Work required.
Copy the listing below exactly, but skip the pictures.

Data for analysis.
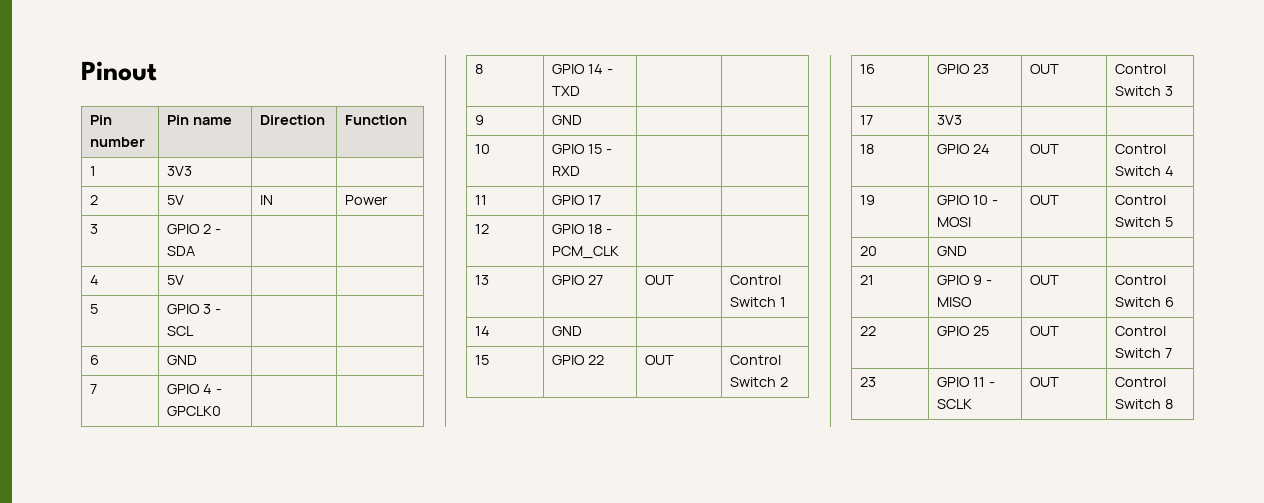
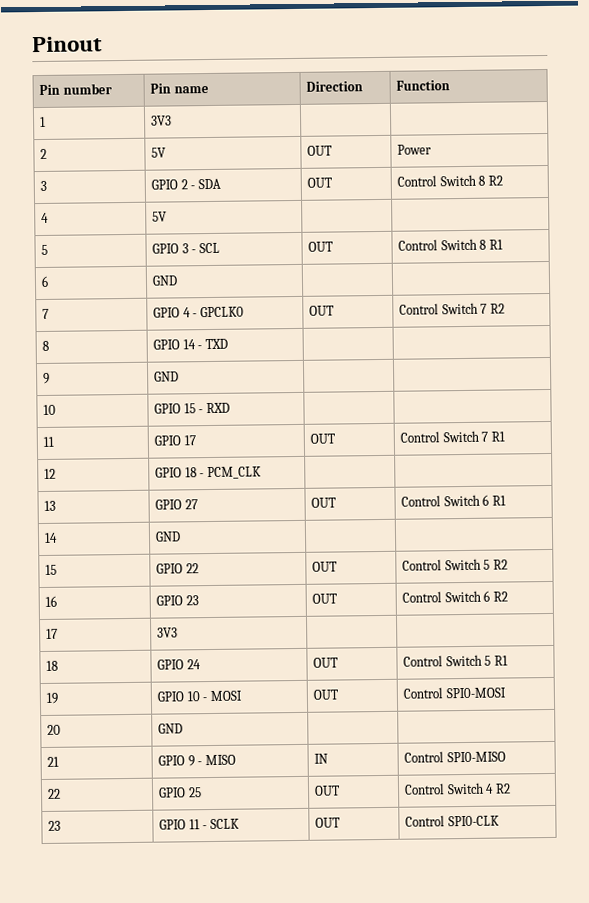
[260,195,274,205] IN -> [307,145,333,156] OUT
(196, 251) | -> [307,177,333,188] [397,174,503,187] OUT | Control Switch 8 R2
(195, 331) | -> [308,241,334,252] [398,238,503,251] OUT | Control Switch 8 R1
(222, 411) | -> [309,305,335,316] [399,302,505,315] OUT | Control Switch 7 R2
(602, 200) | -> [310,433,336,444] [400,430,505,443] OUT | Control Switch 7 R1
[780,297,787,307] 1 -> [482,494,506,506] 6 R1
[780,377,789,387] 2 -> [483,559,508,570] 5 R2
[1165,86,1174,96] 3 -> [483,590,508,602] 6 R2
[1165,166,1175,176] 4 -> [484,655,508,666] 5 R1
[1115,217,1174,227] Switch 5 -> [445,687,506,699] SPI0-MOSI
[1030,275,1060,285] [1115,275,1167,285] [1115,297,1175,307] OUT | Control Switch 6 -> [314,753,329,764] [404,751,506,763] IN | Control SPI0-MISO
[1165,348,1173,358] 7 -> [485,783,511,794] 4 R2
[1115,399,1174,409] Switch 8 -> [447,815,500,827] SPI0-CLK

Answer box.
[260,195,274,205] IN -> [307,145,333,156] OUT
(196, 251) | -> [307,177,333,188] [397,174,503,187] OUT | Control Switch 8 R2
(195, 331) | -> [308,241,334,252] [398,238,503,251] OUT | Control Switch 8 R1
(222, 411) | -> [309,305,335,316] [399,302,505,315] OUT | Control Switch 7 R2
(602, 200) | -> [310,433,336,444] [400,430,505,443] OUT | Control Switch 7 R1
[780,297,787,307] 1 -> [482,494,506,506] 6 R1
[780,377,789,387] 2 -> [483,559,508,570] 5 R2
[1165,86,1174,96] 3 -> [483,590,508,602] 6 R2
[1165,166,1175,176] 4 -> [484,655,508,666] 5 R1
[1115,217,1174,227] Switch 5 -> [445,687,506,699] SPI0-MOSI
[1030,275,1060,285] [1115,275,1167,285] [1115,297,1175,307] OUT | Control Switch 6 -> [314,753,329,764] [404,751,506,763] IN | Control SPI0-MISO
[1165,348,1173,358] 7 -> [485,783,511,794] 4 R2
[1115,399,1174,409] Switch 8 -> [447,815,500,827] SPI0-CLK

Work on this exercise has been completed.